Saat mereka berjalan kearah pintu keluar, Marcello bertanya dengan suara pelan.
"Mengapa kau--"
BOOM!
Granat asap dilempar ke dalam, seseorang masuk dari balik kabut. Orang itu adalah Remon. Ia mengenakan jaket tempur, mata tertutup kacamata thermal. Tinggi, diam dan mematikan. .
"Aku kecewa padamu, Bella!" katanya dengan suara berat.
"Kau menjadi lemah setelah mengenal pria itu!"
Arabella berusaha melindungi Marcello di belakang punggungnya.
"Dia bukan target mu." kata Arabella menutupi tubuh Marcello.
"Salah! Sekarang bukan hanya dia yang menjadi target ku! Tapi kalian berdua sudah menjadi target ku!"
Saat Remon berniat menarik pelatuk pistolnya, tiba-tiba terdengar suara tembakan dari luar. Darah segar memercik di bahu Remon. Ia terpental mundur beberapa langkah.
Dari kegelapan kabut, terdengar suara berat yang sudah lama tidak Ia dengar.
"Bukankah aku sudah memperingatkan mu, siapapun yang menyentuh Arabella... akan mati di tangan ku."
Jacob muncul dari balik asap yang menyelimuti dalam vila.

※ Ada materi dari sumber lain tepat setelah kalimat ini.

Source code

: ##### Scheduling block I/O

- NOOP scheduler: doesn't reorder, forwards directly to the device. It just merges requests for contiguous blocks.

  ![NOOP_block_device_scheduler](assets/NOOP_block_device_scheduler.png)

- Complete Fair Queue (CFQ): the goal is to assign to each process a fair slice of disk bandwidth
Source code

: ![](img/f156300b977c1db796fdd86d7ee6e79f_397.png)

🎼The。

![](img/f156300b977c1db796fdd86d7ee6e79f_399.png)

Pistol laras panjang di tangan, tatapan dingin penuh kemarahan, wajahnya tertutup sebagian dengan topi hitam.
Marcello menoleh dan terkejut melihat pria itu berdiri dengan jarak yang cukup dekat dengannya dan Arabella.

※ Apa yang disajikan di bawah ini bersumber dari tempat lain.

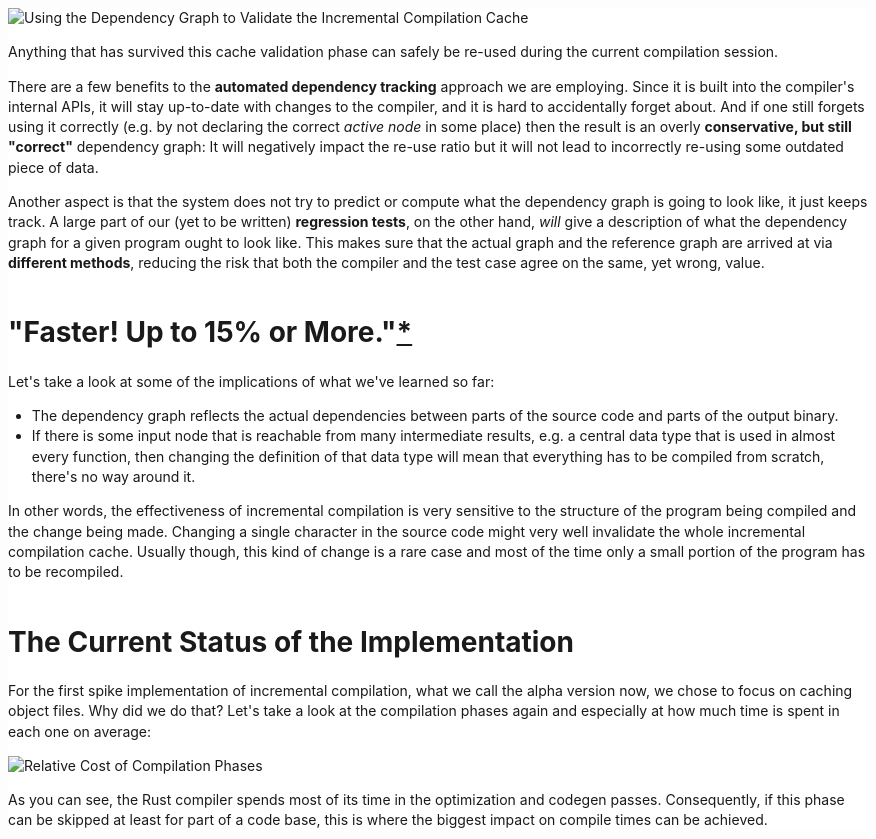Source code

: 
![Using the Dependency Graph to Validate the Incremental Compilation Cache][compiler-cache-purge]

Anything that has survived this cache validation phase can safely be re-used
during the current compilation session.

There are a few benefits to the **automated dependency tracking** approach we
are employing. Since it is built into the compiler's internal APIs, it will
stay up-to-date with changes to the compiler, and it is hard to accidentally
forget about. And if one still forgets using it correctly (e.g. by not declaring
the correct *active node* in some place) then the result is an overly
**conservative, but still "correct"** dependency graph: It will negatively
impact the re-use ratio but it will not lead to incorrectly re-using some
outdated piece of data.

Another aspect is that the system does not try to predict or compute what the
dependency graph is going to look like, it just keeps track. A large part of
our (yet to be written) **regression tests**, on the other hand, *will* give a
description of what the dependency graph for a given program ought to look like.
This makes sure that the actual graph and the reference graph are arrived at
via **different methods**, reducing the risk that both the compiler and the
test case agree on the same, yet wrong, value.


"Faster! Up to 15% or More."[*][up-to-or-more]
=============================

Let's take a look at some of the implications of what we've learned so far:

  - The dependency graph reflects the actual dependencies between parts of the
    source code and parts of the output binary.
  - If there is some input node that is reachable from many intermediate
    results, e.g. a central data type that is used in almost every function,
    then changing the definition of that data type will mean that everything
    has to be compiled from scratch, there's no way around it.

In other words, the effectiveness of incremental compilation is very sensitive
to the structure of the program being compiled and the change being made.
Changing a single character in the source code might very well invalidate the
whole incremental compilation cache. Usually though, this kind of change is
a rare case and most of the time only a small portion of the program has to be
recompiled.


The Current Status of the Implementation
========================================

For the first spike implementation of incremental compilation, what we call the
alpha version now, we chose to focus on caching object files. Why did we do
that? Let's take a look at the compilation phases again and especially at how
much time is spent in each one on average:


![Relative Cost of Compilation Phases][compiler-phases-cost]

As you can see, the Rust compiler spends most of its time in the optimization
and codegen passes. Consequently, if this phase can be skipped at least for
part of a code base, this is where the biggest impact on compile times can be
achieved.


[meetup]: https://air.mozilla.org/bay-area-rust-meetup-may-2016/
[mir]: https://blog.rust-lang.org/2016/04/19/MIR.html
[incr-comp-rfc]: https://github.com/rust-lang/rfcs/blob/master/text/1298-incremental-compilation.md
[compiling]: https://xkcd.com/303/
[up-to-or-more]: https://xkcd.com/870/
[algebra-initial]: ../../../images/2016-08-Incremental/algebra-initial.svg
[algebra-update]: ../../../images/2016-08-Incremental/algebra-update.svg
[algebra-dep-graph]: ../../../images/2016-08-Incremental/algebra-dep-graph.svg
[algebra-dep-graph-dag]: ../../../images/2016-08-Incremental/algebra-dep-graph-dag.svg
[compiler-phases]: ../../../images/2016-08-Incremental/compiler-phases.svg
[compiler-dep-graph]: ../../../images/2016-08-Incremental/compiler-dep-graph.svg
[compiler-cache-purge]: ../../../images/2016-08-Incremental/compiler-cache-purge.svg
[compiler-phases-cost]: ../../../images/2016-08-Incremental/compiler-phases-cost.svg
[cargo-incremental]: https://github.com/nikomatsakis/cargo-incremental
[performance-full-re-use]: ../../../images/2016-08-Incremental/perf-full-re-use.svg
[performance-changes]: ../../../images/2016-08-Incremental/perf-changes.svg
[regex]: https://github.com/rust-lang-nursery/regex
[futures]: https://github.com/alexcrichton/futures-rs
[syntex]: https://github.com/serde-rs/syntex/tree/master/syntex_syntax
[futures-all]: https://github.com/alexcrichton/futures-rs/blob/master/tests/all.rs
[impl-granularity]: https://github.com/rust-lang/rust/issues/36349
[regression-tracking]: https://github.com/rust-lang/rust/issues/36350
[incr-comp-tag]: https://github.com/rust-lang/rust/issues?utf8=%E2%9C%93&q=is%3Aopen%20is%3Aissue%20label%3AA-incr-comp%20
[rustc-irc]: https://www.rust-lang.org/community.html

Sementara Arabella ingin menangis saat melihat Jacob sudah ada disana. Untuk pertama kalinya seumur hidupnya... ada seseorang yang bersedia menyelamatkan nyawanya."
#
#
#
Malam sebelumnya
Saat Marcello sudah tertidur pulas, Arabella memutuskan keluar dari kamar. Tangannya bergerak cepat membuka koper hitamnya. Ia mengambil satu SIM card tua dan foto kecil seorang pria dengan bekas luka kecil di bawah matanya.

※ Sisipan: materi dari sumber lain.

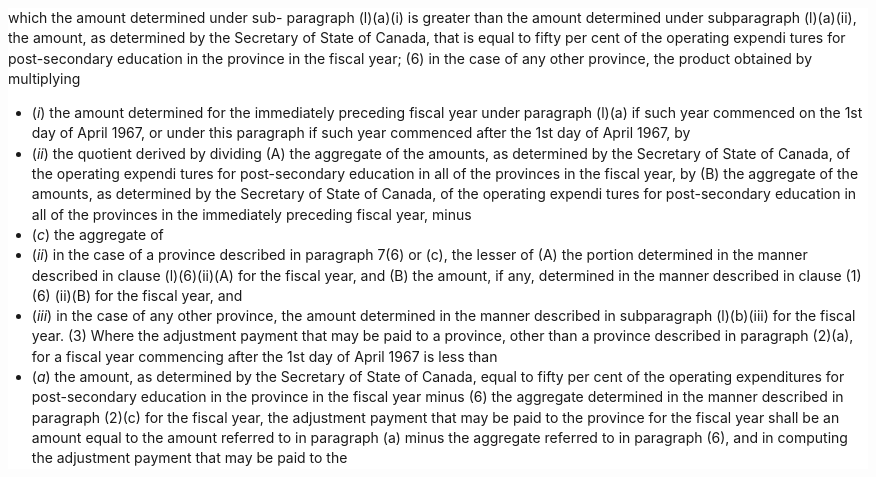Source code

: which the amount determined under sub-
paragraph (l)(a)(i) is greater than the
amount determined under subparagraph
(l)(a)(ii), the amount, as determined by the
Secretary of State of Canada, that is equal
to fifty per cent of the operating expendi
tures for post-secondary education in the
province in the fiscal year;
(6) in the case of any other province, the
product obtained by multiplying
  * (_i_) the amount determined for the
immediately preceding fiscal year under
paragraph (l)(a) if such year commenced
on the 1st day of April 1967, or under this
paragraph if such year commenced after
the 1st day of April 1967,
by
  * (_ii_) the quotient derived by dividing
(A) the aggregate of the amounts, as
determined by the Secretary of State
of Canada, of the operating expendi
tures for post-secondary education in
all of the provinces in the fiscal year,
by
(B) the aggregate of the amounts, as
determined by the Secretary of State
of Canada, of the operating expendi
tures for post-secondary education in
all of the provinces in the immediately
preceding fiscal year,
minus
  * (_c_) the aggregate of
  * (_ii_) in the case of a province described in
paragraph 7(6) or (c), the lesser of
(A) the portion determined in the
manner described in clause (l)(6)(ii)(A)
for the fiscal year, and
(B) the amount, if any, determined in
the manner described in clause (1)(6)
(ii)(B) for the fiscal year, and
  * (_iii_) in the case of any other province,
the amount determined in the manner
described in subparagraph (l)(b)(iii) for
the fiscal year.
(3) Where the adjustment payment that
may be paid to a province, other than a
province described in paragraph (2)(a), for a
fiscal year commencing after the 1st day of
April 1967 is less than
  * (_a_) the amount, as determined by the
Secretary of State of Canada, equal to fifty
per cent of the operating expenditures for
post-secondary education in the province in
the fiscal year
minus
(6) the aggregate determined in the manner
described in paragraph (2)(c) for the fiscal
year,
the adjustment payment that may be paid to
the province for the fiscal year shall be an
amount equal to the amount referred to in
paragraph (a) minus the aggregate referred to
in paragraph (6), and in computing the
adjustment payment that may be paid to the
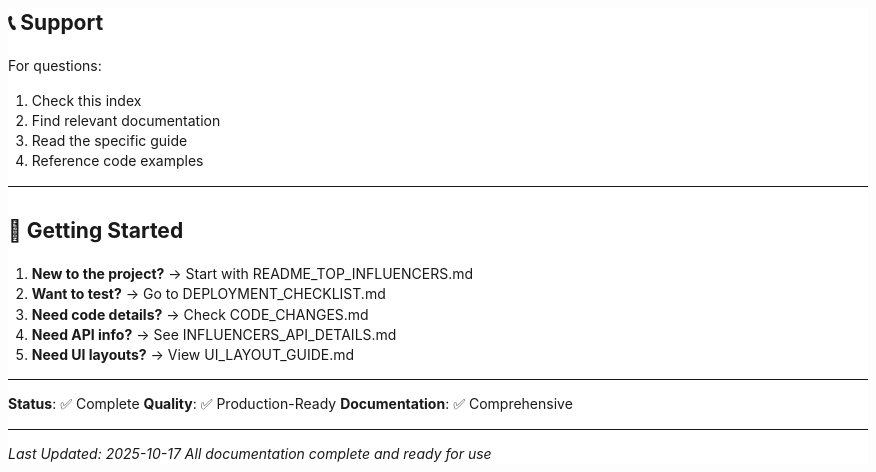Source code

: ## 📞 Support

For questions:
1. Check this index
2. Find relevant documentation
3. Read the specific guide
4. Reference code examples

---

## 🚀 Getting Started

1. **New to the project?** → Start with README_TOP_INFLUENCERS.md
2. **Want to test?** → Go to DEPLOYMENT_CHECKLIST.md
3. **Need code details?** → Check CODE_CHANGES.md
4. **Need API info?** → See INFLUENCERS_API_DETAILS.md
5. **Need UI layouts?** → View UI_LAYOUT_GUIDE.md

---

**Status**: ✅ Complete
**Quality**: ✅ Production-Ready
**Documentation**: ✅ Comprehensive

---

*Last Updated: 2025-10-17*
*All documentation complete and ready for use*


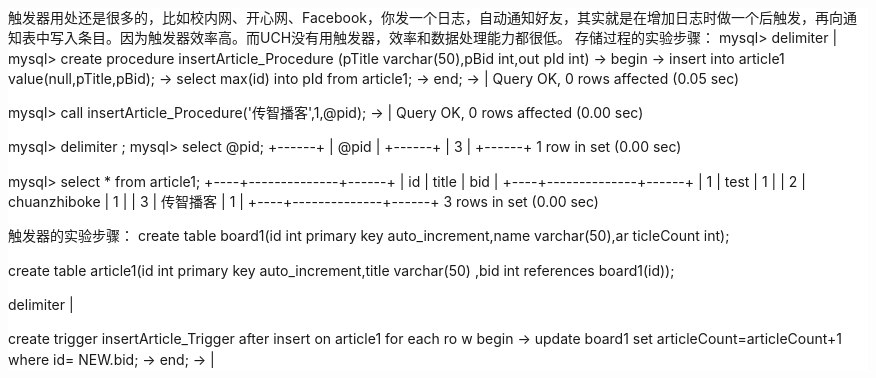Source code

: 触发器用处还是很多的，比如校内网、开心网、Facebook，你发一个日志，自动通知好友，其实就是在增加日志时做一个后触发，再向通知表中写入条目。因为触发器效率高。而UCH没有用触发器，效率和数据处理能力都很低。
存储过程的实验步骤：
mysql> delimiter |
mysql> create procedure insertArticle_Procedure (pTitle varchar(50),pBid int,out
 pId int)
    -> begin
    -> insert into article1 value(null,pTitle,pBid);
    -> select max(id) into pId from article1;
    -> end;
    -> |
Query OK, 0 rows affected (0.05 sec)

mysql> call insertArticle_Procedure('传智播客',1,@pid);
    -> |
Query OK, 0 rows affected (0.00 sec)

mysql> delimiter ;
mysql> select @pid;
+------+
| @pid |
+------+
| 3    |
+------+
1 row in set (0.00 sec)

mysql> select * from article1;
+----+--------------+------+
| id | title        | bid  |
+----+--------------+------+
| 1  | test         | 1    |
| 2  | chuanzhiboke | 1    |
| 3  | 传智播客     | 1    |
+----+--------------+------+
3 rows in set (0.00 sec)

触发器的实验步骤：
create table board1(id int primary key auto_increment,name varchar(50),ar
ticleCount int);

create table article1(id int primary key auto_increment,title varchar(50)
,bid int references board1(id));

delimiter |

create trigger insertArticle_Trigger after insert on article1 for each ro
w begin
    -> update board1 set articleCount=articleCount+1 where id= NEW.bid;
    -> end;
    -> |
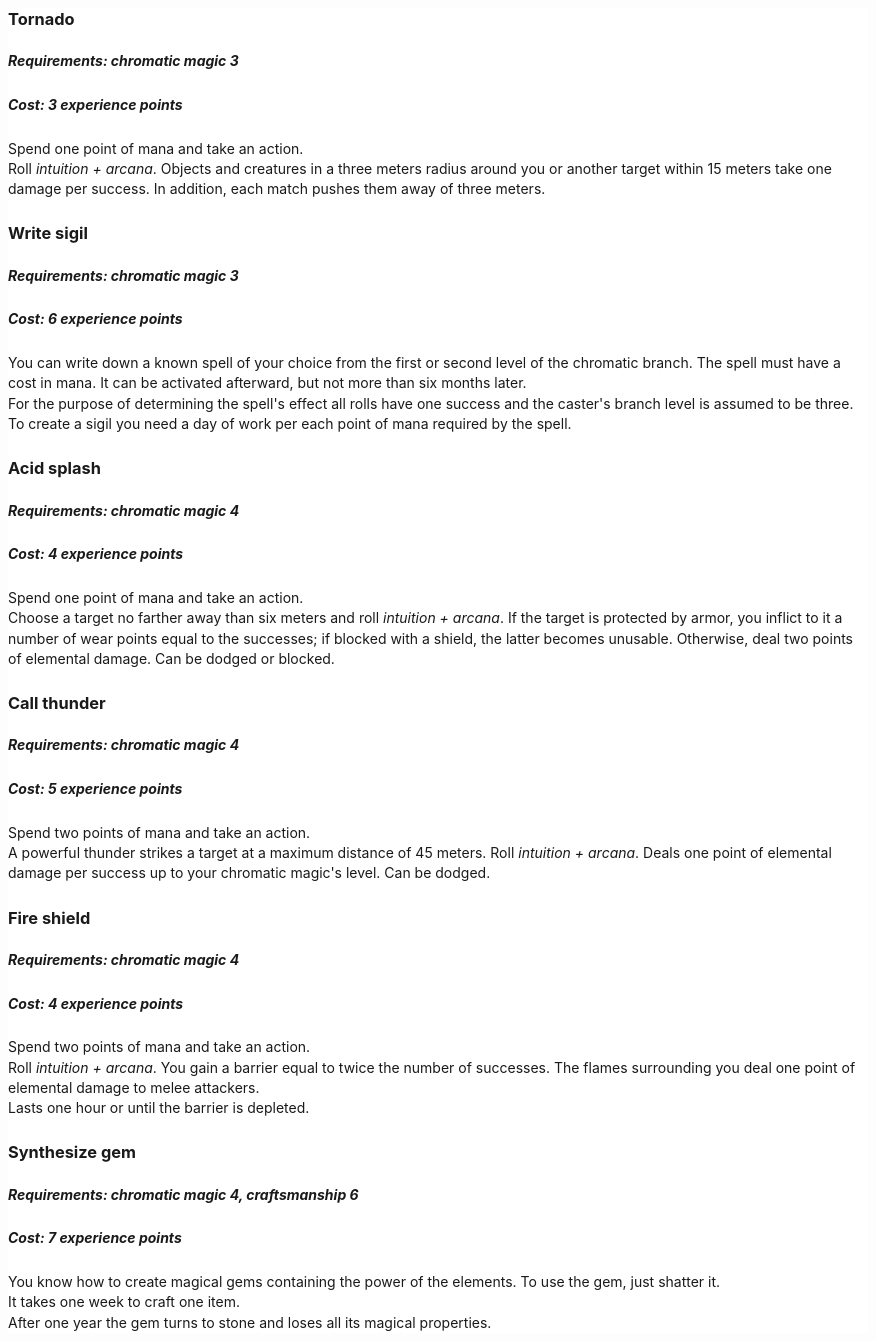 ### Tornado
##### *Requirements: chromatic magic 3*
##### Cost: 3 experience points
Spend one point of mana and take an action.\
Roll *intuition + arcana*. Objects and creatures in a three meters radius around you or another target within 15 meters take one damage per success. In addition, each match pushes them away of three meters.

### Write sigil
##### *Requirements: chromatic magic 3*
##### Cost: 6 experience points
You can write down a known spell of your choice from the first or second level of the chromatic branch. The spell must have a cost in mana. It can be activated afterward, but not more than six months later.\
For the purpose of determining the spell's effect all rolls have one success and the caster's branch level is assumed to be three.\
To create a sigil you need a day of work per each point of mana required by the spell.

### Acid splash
##### *Requirements: chromatic magic 4*
##### Cost: 4 experience points
Spend one point of mana and take an action.\
Choose a target no farther away than six meters and roll *intuition + arcana*. If the target is protected by armor, you inflict to it a number of wear points equal to the successes; if blocked with a shield, the latter becomes unusable. Otherwise, deal two points of elemental damage. Can be dodged or blocked.

### Call thunder
##### *Requirements: chromatic magic 4*
##### Cost: 5 experience points
Spend two points of mana and take an action.\
A powerful thunder strikes a target at a maximum distance of 45 meters. Roll *intuition + arcana*. Deals one point of elemental damage per success up to your chromatic magic's level. Can be dodged.

### Fire shield
##### *Requirements: chromatic magic 4*
##### Cost: 4 experience points
Spend two points of mana and take an action.\
Roll *intuition + arcana*. You gain a barrier equal to twice the number of successes. The flames surrounding you deal one point of elemental damage to melee attackers.\
Lasts one hour or until the barrier is depleted.

### Synthesize gem
##### *Requirements: chromatic magic 4, craftsmanship 6*
##### Cost: 7 experience points
You know how to create magical gems containing the power of the elements. To use the gem, just shatter it.\
It takes one week to craft one item.\
After one year the gem turns to stone and loses all its magical properties.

Ucapan Jacob beberapa tahun lalu terngiang-ngiang dipikirannya.
"Jika aku mati, jangan datang mencari ku. Tapi jika kau ingin hidup..., carilah aku."
Arabella mengangkat ponsel burner-nya dengan tangan gemetar. Ia memasukkan kartu SIM tua itu.
Tak berselang lama, terdengar suara dering.
"Bella..."
Arabella tiba bisa membendung air matanya mendengar suara berat dari seberang sana.
"Jacob... aku akan dibunuh."
Kembali ke saat ini, Arabella menatap Jacob dengan mata berkaca-kaca. Terselip sedikit perasaan lega di hatinya.